Problem to work on = All of the data below should be output exactly as given.

Provided entries =
===============

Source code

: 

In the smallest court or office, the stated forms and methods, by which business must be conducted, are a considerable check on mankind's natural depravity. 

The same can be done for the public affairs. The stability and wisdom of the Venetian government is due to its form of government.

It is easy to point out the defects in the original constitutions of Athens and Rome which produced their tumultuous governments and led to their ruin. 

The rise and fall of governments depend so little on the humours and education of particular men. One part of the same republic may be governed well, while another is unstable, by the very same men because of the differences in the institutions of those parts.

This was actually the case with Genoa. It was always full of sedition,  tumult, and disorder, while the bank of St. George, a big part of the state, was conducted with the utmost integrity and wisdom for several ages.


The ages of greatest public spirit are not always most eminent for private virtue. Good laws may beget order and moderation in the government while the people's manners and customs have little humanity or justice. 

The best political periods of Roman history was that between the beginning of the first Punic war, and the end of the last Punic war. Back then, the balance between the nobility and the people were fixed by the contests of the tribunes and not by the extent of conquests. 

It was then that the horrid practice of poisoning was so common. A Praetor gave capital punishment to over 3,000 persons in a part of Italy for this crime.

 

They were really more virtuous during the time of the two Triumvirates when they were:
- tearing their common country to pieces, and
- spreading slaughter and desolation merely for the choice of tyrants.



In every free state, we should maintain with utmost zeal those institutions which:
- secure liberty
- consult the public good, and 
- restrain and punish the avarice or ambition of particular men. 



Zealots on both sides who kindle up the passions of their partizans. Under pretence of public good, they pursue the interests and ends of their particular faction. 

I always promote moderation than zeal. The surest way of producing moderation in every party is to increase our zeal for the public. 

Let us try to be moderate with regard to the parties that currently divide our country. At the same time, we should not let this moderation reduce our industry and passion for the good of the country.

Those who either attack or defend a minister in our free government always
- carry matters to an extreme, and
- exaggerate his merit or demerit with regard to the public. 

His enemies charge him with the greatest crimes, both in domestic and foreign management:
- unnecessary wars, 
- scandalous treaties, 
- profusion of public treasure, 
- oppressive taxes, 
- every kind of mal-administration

===============

Task response =
Source code

: 

In the smallest court or office, the stated forms and methods, by which business must be conducted, are a considerable check on mankind's natural depravity. 

The same can be done for the public affairs. The stability and wisdom of the Venetian government is due to its form of government.

It is easy to point out the defects in the original constitutions of Athens and Rome which produced their tumultuous governments and led to their ruin. 

The rise and fall of governments depend so little on the humours and education of particular men. One part of the same republic may be governed well, while another is unstable, by the very same men because of the differences in the institutions of those parts.

This was actually the case with Genoa. It was always full of sedition,  tumult, and disorder, while the bank of St. George, a big part of the state, was conducted with the utmost integrity and wisdom for several ages.


The ages of greatest public spirit are not always most eminent for private virtue. Good laws may beget order and moderation in the government while the people's manners and customs have little humanity or justice. 

The best political periods of Roman history was that between the beginning of the first Punic war, and the end of the last Punic war. Back then, the balance between the nobility and the people were fixed by the contests of the tribunes and not by the extent of conquests. 

It was then that the horrid practice of poisoning was so common. A Praetor gave capital punishment to over 3,000 persons in a part of Italy for this crime.

 

They were really more virtuous during the time of the two Triumvirates when they were:
- tearing their common country to pieces, and
- spreading slaughter and desolation merely for the choice of tyrants.



In every free state, we should maintain with utmost zeal those institutions which:
- secure liberty
- consult the public good, and 
- restrain and punish the avarice or ambition of particular men. 



Zealots on both sides who kindle up the passions of their partizans. Under pretence of public good, they pursue the interests and ends of their particular faction. 

I always promote moderation than zeal. The surest way of producing moderation in every party is to increase our zeal for the public. 

Let us try to be moderate with regard to the parties that currently divide our country. At the same time, we should not let this moderation reduce our industry and passion for the good of the country.

Those who either attack or defend a minister in our free government always
- carry matters to an extreme, and
- exaggerate his merit or demerit with regard to the public. 

His enemies charge him with the greatest crimes, both in domestic and foreign management:
- unnecessary wars, 
- scandalous treaties, 
- profusion of public treasure, 
- oppressive taxes, 
- every kind of mal-administration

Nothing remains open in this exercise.